# roaches everywhere



## theboyw (Jul 21, 2009)

I have turkish roaches all over the house and it's not funny now, does anyone know how to get rid of them, or will they die as it gets cold. really need some advice as we are killing at least 70-80 a night all over the house.
Please someone must be able to help...


----------



## chandelierman (Apr 13, 2010)

roach traps from ebay,i had loads of escapee's,i bought 44 roach traps and caught quite a few,others that i saw running across the floor i caught and put back in the vivs,the will die sooner or later anyway if not caught.


----------



## Charles_Tuna (Sep 15, 2008)

Could you borrow a cat from someone ?

If I ever get an escapee it doesn't last for long with 5 cats !!


----------



## richard hardwick (Jan 2, 2010)

sticky roach traps glad its not me the missus would propably leave me,oops ive acidentally left the lid off:whistling2:


----------



## graeme77 (Sep 7, 2010)

flea bombs work aswell the ones that you have to lock the room up for a few hours


----------



## richard hardwick (Jan 2, 2010)

where do you get flea bombs from as my chicken shed has red mites wondering if it will work on them??


----------



## graeme77 (Sep 7, 2010)

jonhson 4 fleas 
but for red mite in chichens i would put lime powder down aswell you can get from a garden center


----------



## richard hardwick (Jan 2, 2010)

tryed the powder now moved chickens and painted perches with jayes fluid


----------



## Gentoo (Jul 6, 2010)

Charles_Tuna said:


> Could you borrow a cat from someone ?
> 
> If I ever get an escapee it doesn't last for long with 5 cats !!

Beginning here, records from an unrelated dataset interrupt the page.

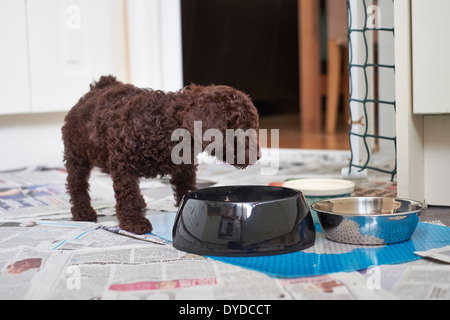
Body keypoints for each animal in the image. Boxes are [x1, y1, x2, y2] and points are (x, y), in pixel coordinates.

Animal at [62, 75, 260, 235]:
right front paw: (133, 222)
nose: (259, 156)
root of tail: (98, 88)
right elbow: (127, 193)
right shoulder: (122, 163)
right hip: (76, 153)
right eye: (242, 130)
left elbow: (185, 189)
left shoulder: (184, 168)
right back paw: (82, 211)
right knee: (76, 183)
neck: (168, 124)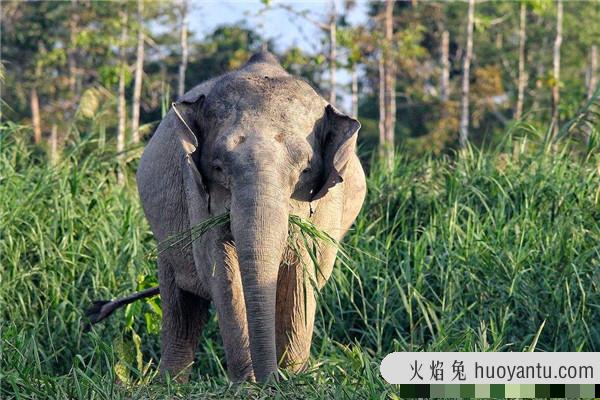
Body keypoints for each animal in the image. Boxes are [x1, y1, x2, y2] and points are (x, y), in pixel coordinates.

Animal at [136, 51, 366, 382]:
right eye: (218, 167)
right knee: (180, 303)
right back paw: (168, 384)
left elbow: (301, 275)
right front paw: (248, 385)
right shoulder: (198, 196)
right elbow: (221, 271)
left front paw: (293, 380)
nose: (271, 381)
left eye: (305, 170)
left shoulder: (324, 208)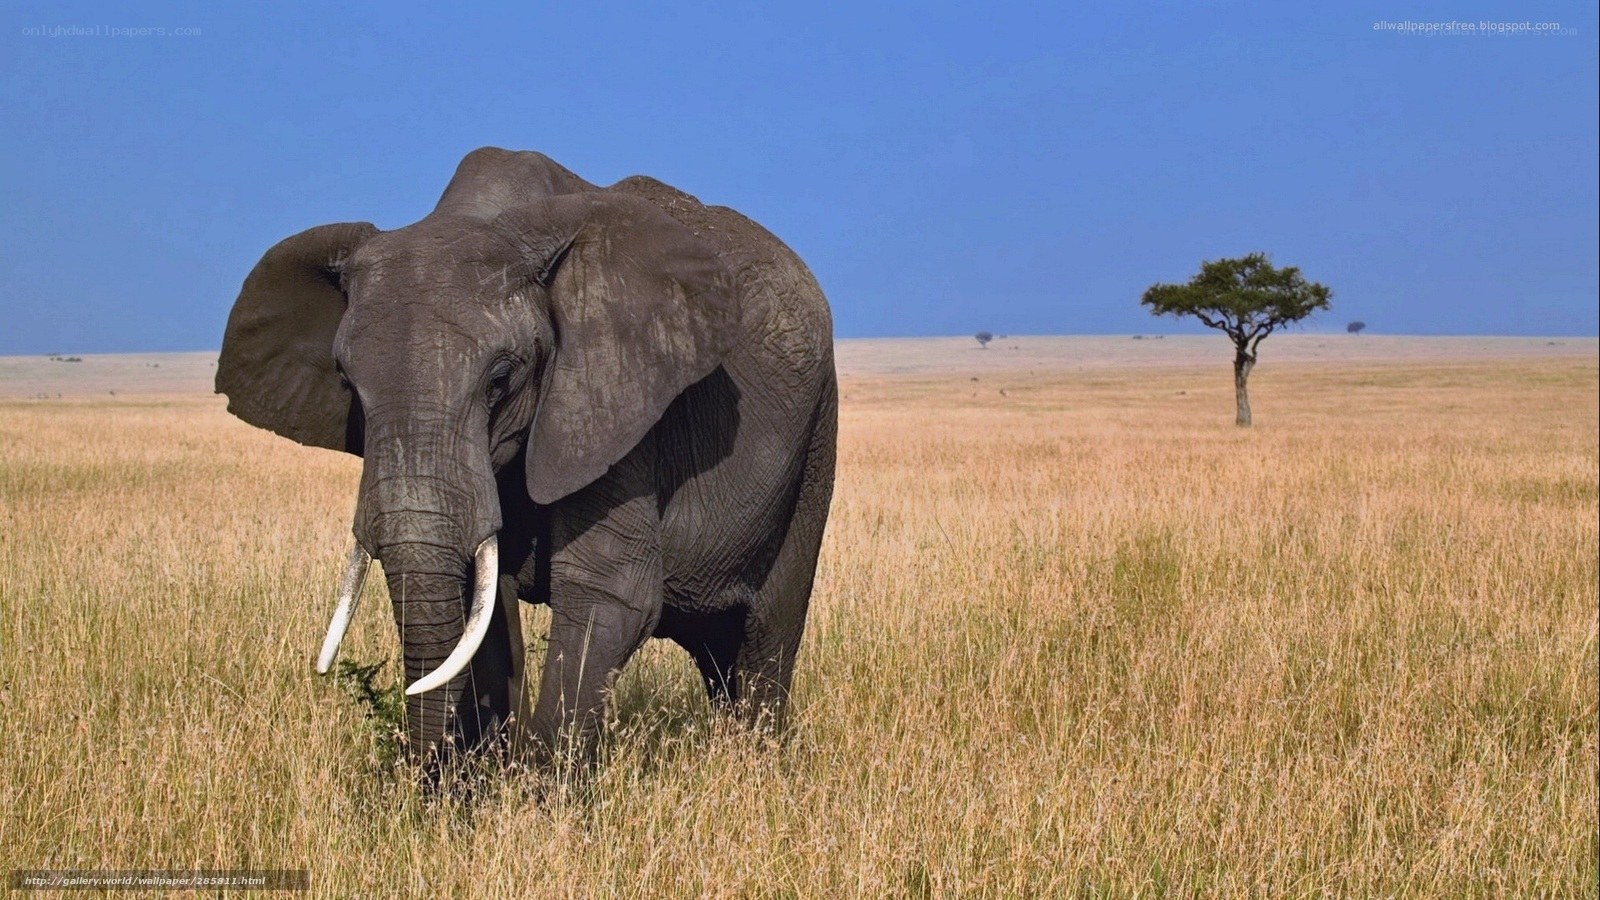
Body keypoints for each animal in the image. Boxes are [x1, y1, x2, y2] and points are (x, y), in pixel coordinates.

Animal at [216, 147, 836, 775]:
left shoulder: (615, 398)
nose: (427, 774)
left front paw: (540, 789)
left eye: (500, 380)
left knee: (764, 634)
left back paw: (757, 763)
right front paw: (481, 781)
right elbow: (484, 605)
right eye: (347, 383)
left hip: (816, 438)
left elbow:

Same here , last things that escaped were a load of Moiro worms, cats caught the ones that made it out of the bedroom.


----------



## Burpy (Jul 16, 2010)

Hahaha....sorry to hear about your bad luck. This is the reason I stick with dubia. Hope you get them all soon :2thumb:


----------



## hannahdougal (Nov 27, 2008)

I had the same but not as bad. I sprayed everything with flea spray IDEX. Worked a treat and they turned up dead everywhere.


----------



## candyazz (Jan 14, 2008)

how did u manage to lose so many turks ?


----------



## mandi1234 (Mar 13, 2009)

omg, this is why my OH doesnt want me to get any roaches. he doesnt want them allover the house lol


----------